Pennsylvania’s elections are vulnerable. But there are steps the state can take to move its outdated voting systems forward, according to a new report released Tuesday.
The report, which offers a model for other states, was produced by the independent Blue Ribbon Commission on Pennsylvania’s Election Security. Christopher Deluzio, a counsel for the Brennan Center’s Democracy Program, participated in the commission through his role as the Legal and Policy Scholar of the University of Pittsburgh Institute for Cyber Law, Policy, and Security.
Pennsylvania’s vulnerable voting systems
Election security is especially urgent in Pennsylvania because of outdated voting machines that are susceptible to hacking and manipulation. As of 2018, more than 80 percent of Pennsylvania voters use paperless electronic voting machines (DREs), which do not produce a verifiable paper record that either voters or election officials can review.
Pennsylvania also uses an old voter registration system that was not designed to combat current cybersecurity threats. Leading up to the 2016 election, Russian operatives targeted several state voter registration systems including Pennsylvania’s, according to the Department of Homeland Security.
“Pennsylvania elections are uniquely vulnerable for a combination of two reasons,” said Deluzio. “The state continues to use paperless DREs, and it’s also a perennial battleground state.”
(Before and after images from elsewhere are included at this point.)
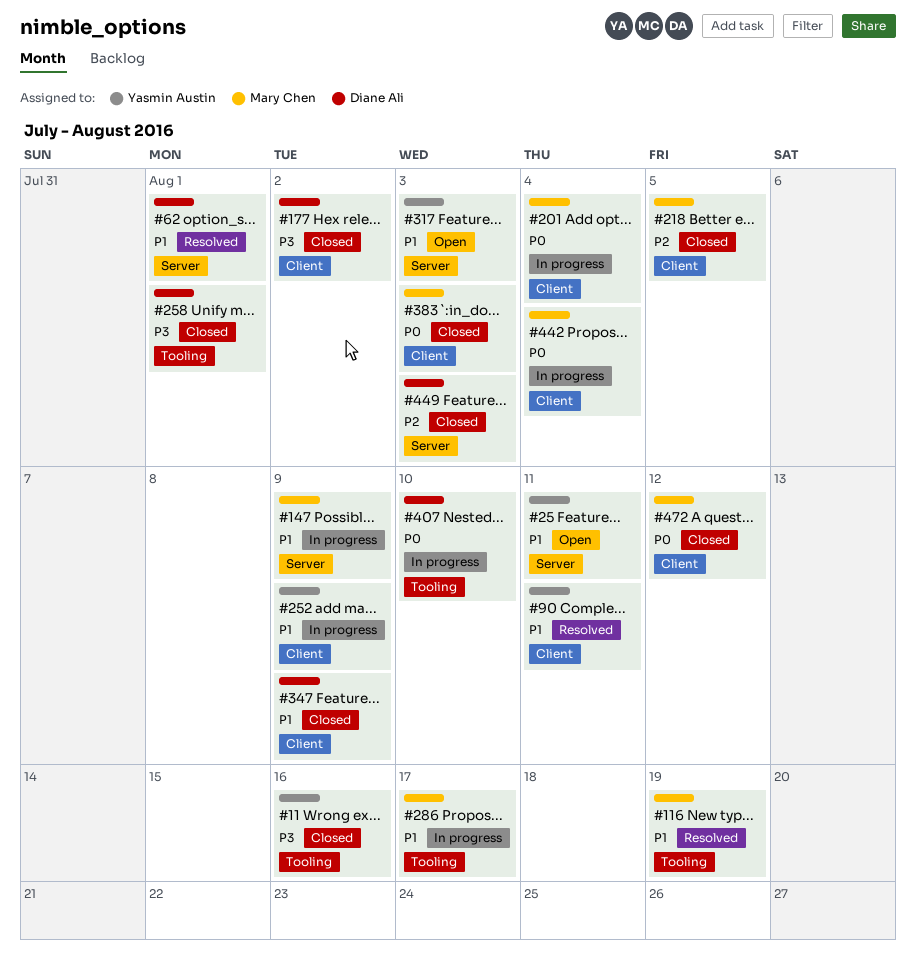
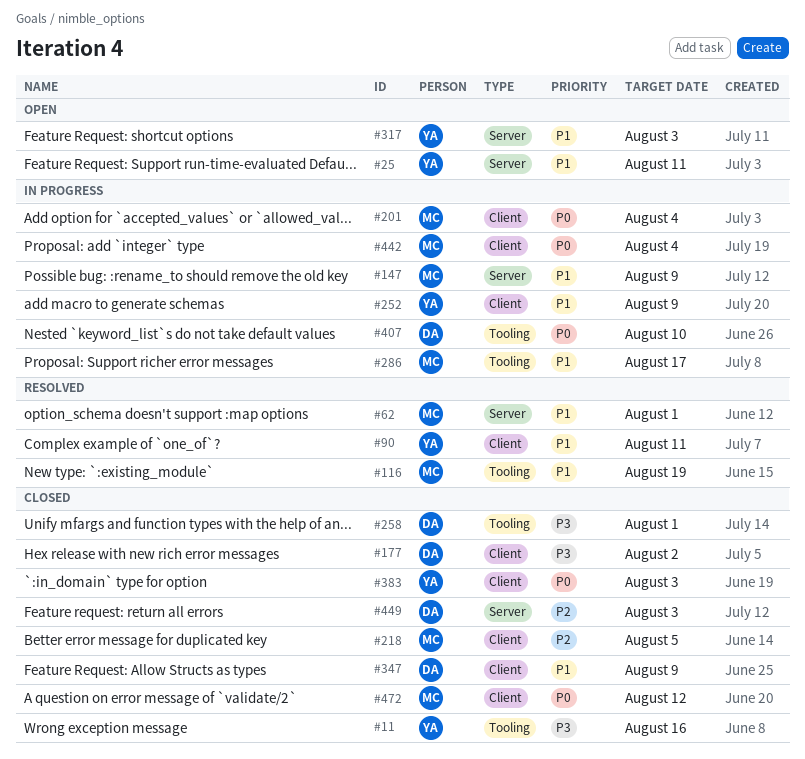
#62, owner: Diane Ali -> Mary Chen
#383, owner: Mary Chen -> Yasmin Austin

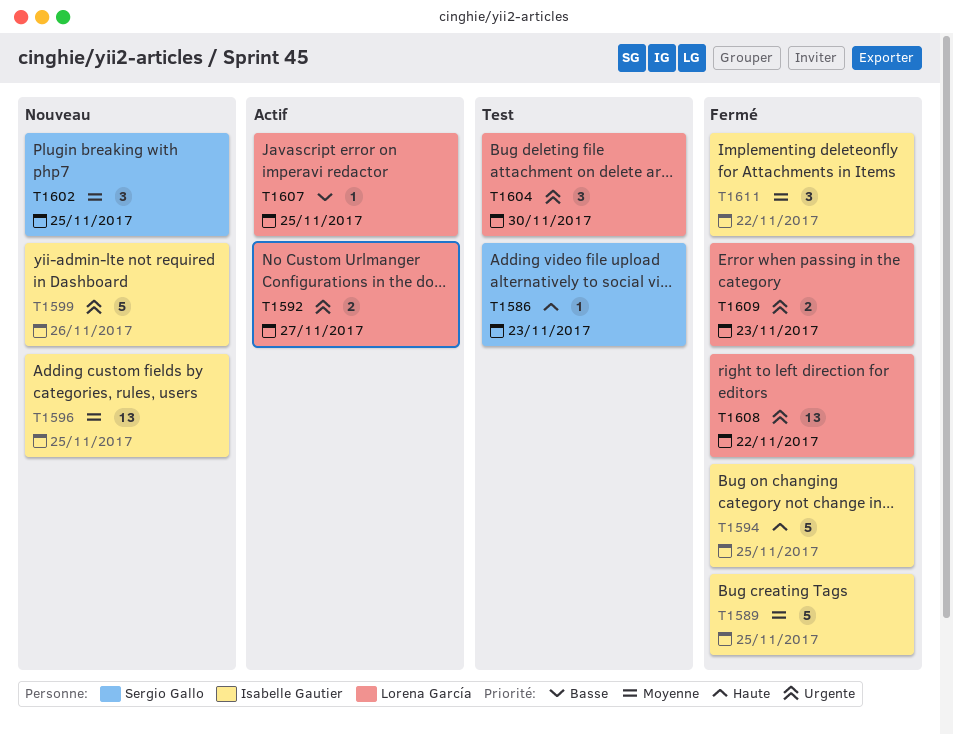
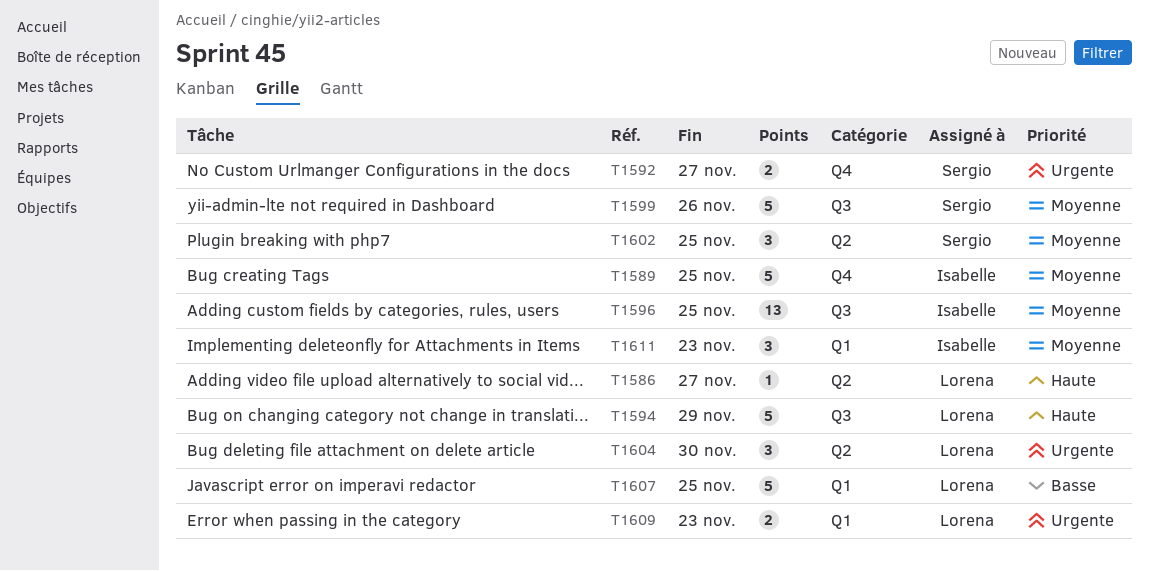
T1586, owner: Sergio Gallo -> Lorena García
T1586, due: Nov 23 -> Nov 27
T1592, owner: Lorena García -> Sergio Gallo
T1594, owner: Isabelle Gautier -> Lorena García
T1594, due: Nov 25 -> Nov 29
T1599, owner: Isabelle Gautier -> Sergio Gallo
T1599, priority: Urgente -> Moyenne
T1607, estimate: 1 -> 5
T1608: present -> none
T1611, due: Nov 22 -> Nov 23

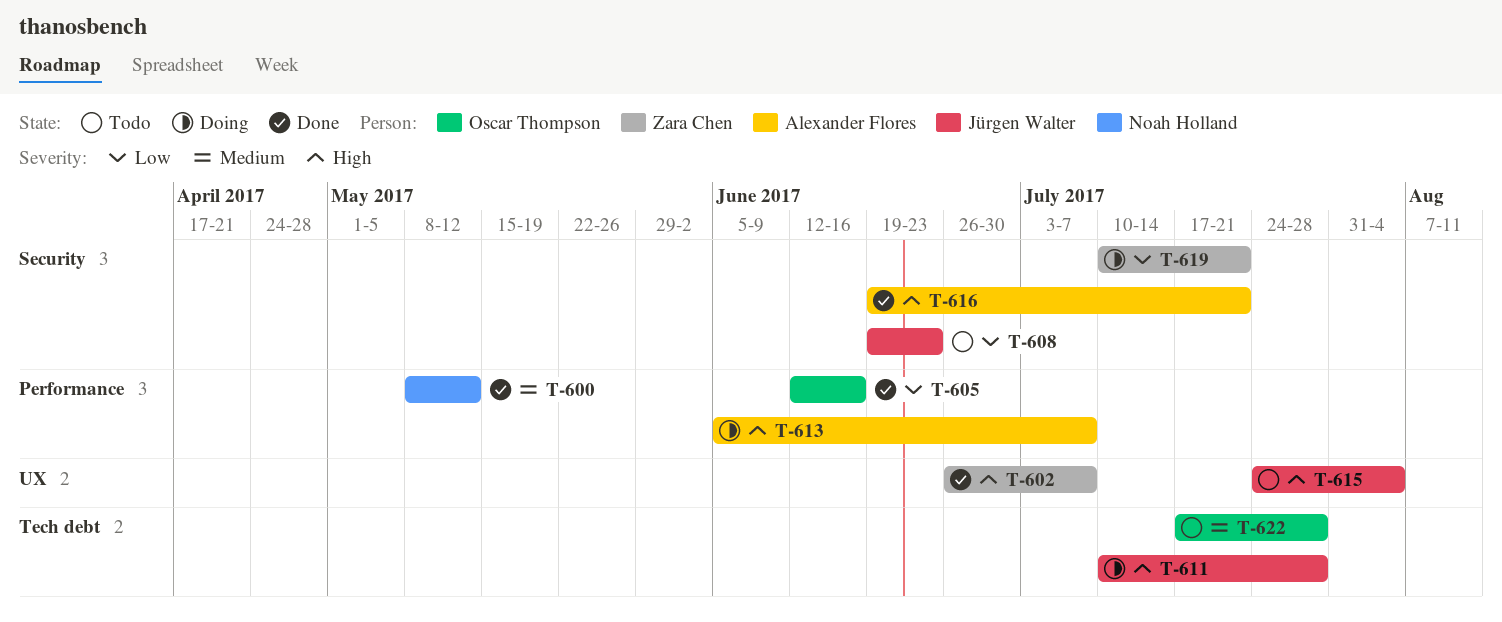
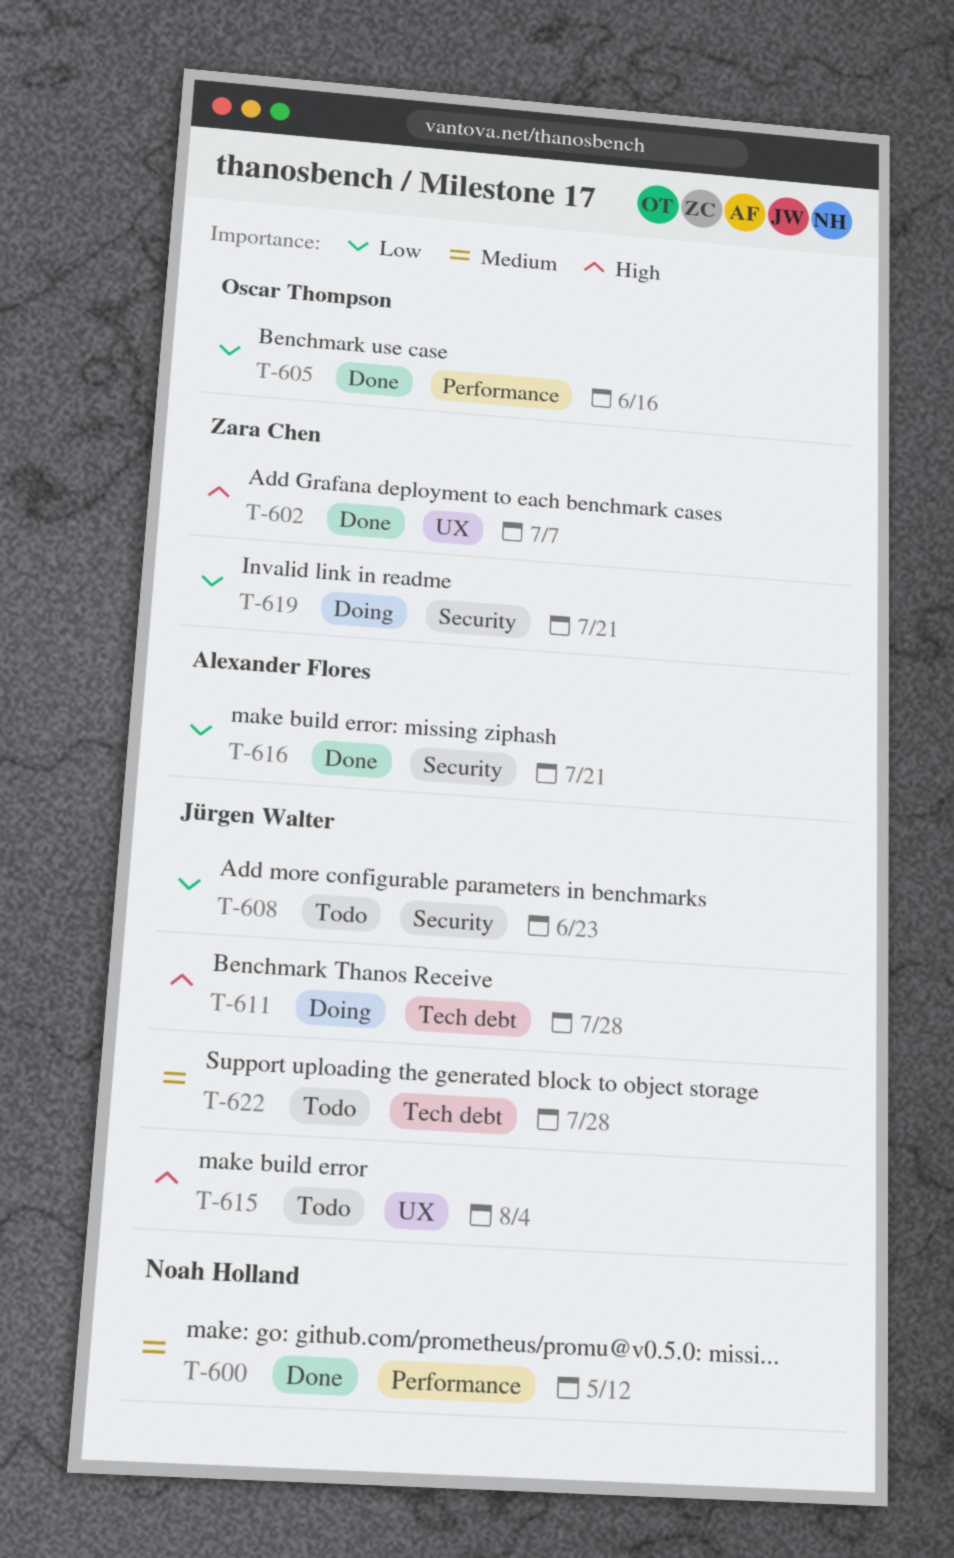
T-613: present -> none
T-616, priority: High -> Low
T-622, owner: Oscar Thompson -> Jürgen Walter

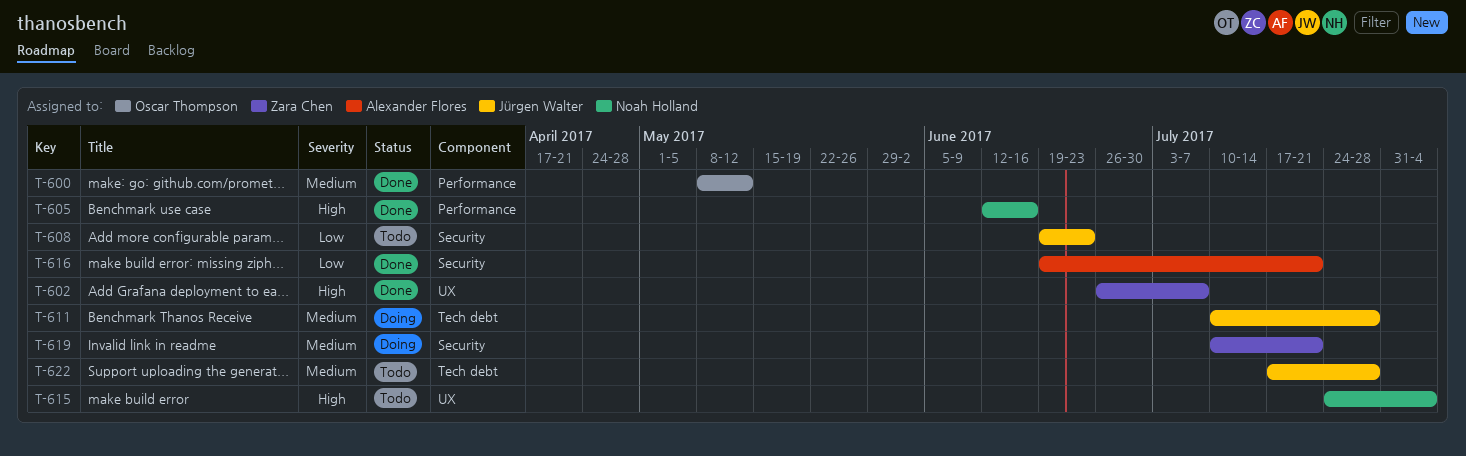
T-600, owner: Noah Holland -> Oscar Thompson
T-605, owner: Oscar Thompson -> Noah Holland
T-605, priority: Low -> High
T-611, priority: High -> Medium
T-615, owner: Jürgen Walter -> Noah Holland
T-619, priority: Low -> Medium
The Pennsylvania Department of State has acknowledged this problem and has required counties to have voting systems with verifiable paper records selected by the end of 2019. This is consistent with the top recommendation of the commission’s report, which is for Pennsylvania to replace its DRE voting machines with systems that use voter-marked paper ballots.
However, Pennsylvania counties currently bear the full financial burden for the new voting systems. There’s a need for the state and the federal government to help counties fund the new systems, the report finds.
The need for cybersecurity, election audits, and contingency planning
New voting machines and registration systems alone won’t secure Pennsylvania’s elections. The commission report outlines how the state can bolster its cybersecurity by implementing best practices, providing cybersecurity training for election officials, and conducting cybersecurity assessments.
The commission also recommends the adoption of risk-limiting audits, which are a method for verifying whether voting machines are recording and tallying votes correctly. Risk-limiting audits, which have now been mandated in Colorado, Rhode Island, and Virginia, involve hand-counting a statistically meaningful sample of votes cast. This can helps determine whether the original vote tally was correct.
Finally, the report underscores the need for extensive contingency planning to ensure that election officials are prepared to respond in the event of a cyberattack.
The report also offers evidence that independent commissions like Pennsylvania’s can help states improve election security.
“We should be excited that this report is pushing Pennsylvania in the right direction,” said Deluzio. “This independent commission provides us with a model for other states to make concrete policy on election security.”